- Directed by: Lina Wertmüller
- Written by: Lina Wertmüller Elvio Porta Umberto Marino
- Starring: Sophia Loren F. Murray Abraham
- Cinematography: Giuseppe Lanci
- Music by: Lilli Greco Lucio Gregoretti
- Release date: 2004;
- Country: Italy
- Language: Italian

= Too Much Romance... It's Time for Stuffed Peppers =

2004 film

Too Much Romance... It's Time for Stuffed Peppers (Peperoni ripieni e pesci in faccia) is a 2004 Italian comedy-drama film written and directed by Lina Wertmüller.

==Plot ==

Maria and Jeffrey are a married couple in their seventies.
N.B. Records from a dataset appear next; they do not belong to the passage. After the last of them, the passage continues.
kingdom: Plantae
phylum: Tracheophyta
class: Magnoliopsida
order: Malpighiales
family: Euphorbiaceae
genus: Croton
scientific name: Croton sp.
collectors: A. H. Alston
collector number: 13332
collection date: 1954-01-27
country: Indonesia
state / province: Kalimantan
Their marriage is in crisis. However, Maria tries to get the family together in order to celebrate grandmother Assunta's birthday.

== Cast ==

- Sophia Loren as Maria
- F. Murray Abraham as Jeffrey
- Casper Zafer as Francesco
- Carolina Rosi as Miriam
- Silvia Abascal as Nelly
- Elio Pandolfi as Melino
- Angela Pagano as Assunta

==Production==
The film was shot in Sorrento Peninsula. It had a troubled production, with the original producer Adriano Ariè dying during the shootings.

==Release==
The film premiered at the 2004 Capri Hollywood International Film Festival. It had a limited theatrical release in June 2006.